Western still water anglers know the value of fishing shrimp or scud imitations. Many lakes have an abundance of these small darting crustaceans and because they are present throughout the year, are likely the most important food source for trout. In fact, the deep pink colour of rainbow trout flesh can be attributed to a healthy diet of these organisms. An added bonus to the fly fisherman is that when trout feed predominately on shrimp, you can almost always be sure of excellent sweet tasting fish, completely devoid of the oft times muddy taste when rainbows have been feeding on snails or leech.

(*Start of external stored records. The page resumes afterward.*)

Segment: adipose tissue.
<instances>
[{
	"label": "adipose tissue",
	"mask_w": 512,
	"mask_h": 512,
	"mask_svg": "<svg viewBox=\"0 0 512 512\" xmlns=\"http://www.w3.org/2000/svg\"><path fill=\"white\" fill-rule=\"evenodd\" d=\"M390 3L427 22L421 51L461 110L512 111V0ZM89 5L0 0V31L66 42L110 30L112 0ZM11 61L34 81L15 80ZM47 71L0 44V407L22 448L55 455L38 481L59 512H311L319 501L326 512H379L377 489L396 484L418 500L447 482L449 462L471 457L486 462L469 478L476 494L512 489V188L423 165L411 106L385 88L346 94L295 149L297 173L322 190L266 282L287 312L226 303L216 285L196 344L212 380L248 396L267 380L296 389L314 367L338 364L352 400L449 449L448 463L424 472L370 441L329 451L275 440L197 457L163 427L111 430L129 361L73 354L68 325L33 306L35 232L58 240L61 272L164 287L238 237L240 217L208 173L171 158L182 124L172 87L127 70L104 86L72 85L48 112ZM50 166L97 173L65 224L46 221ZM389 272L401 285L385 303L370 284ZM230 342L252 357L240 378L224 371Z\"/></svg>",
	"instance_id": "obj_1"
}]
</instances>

Shrimp colour is largely a product of their environment. I have seen shrimp in shades of orange, brown, gray, and blue but the most common colour is green. The shade of green seems to depend on the underwater vegetation colour as this is the most common hiding place for shrimp. I always check the weed beds when first fishing a new lake, both to see if shrimp are in the weeds and if so, to carefully note their colour. Even if no shrimp are present in weeds near shore, I will try a shrimp imitation that matches the colour of the weeds as they could be in deeper water at that particular time of year. We will now look at one of the shrimp imitation classics, the Werner Shrimp, originally credited to a Vancouver fly tier, Mary Stewart and made famous by an avid Interior still water fisherman, Werner Schmid.
The original fly was started by tying in a clump of deer hair at the hook bend with the tips facing back or away from the hook eye but the fly can also be tied by attaching the deer hair root ends at the hook eye. Let's tie this fly by the original method, therefore cinch your deer hair clump at the hook bend, tips facing backward. At this spot, also attach an olive feather, tip first to the hook shank. Now form a dubbing loop with green seal hair and wind forward to the hook eye to form the underside of the body. Then wind or palmer the olive feather forward to the hook eye and tie off, ensuring that the fibres face slightly back towards the hook bend. Next select most of the deer hair and fold it over the body, cinching it down at the hook eye. The deer hair strands that are left form the tail of the fly. The final step is to trim any hackle fibres that stick upward, tie off, cement and you have finished the Werner Shrimp!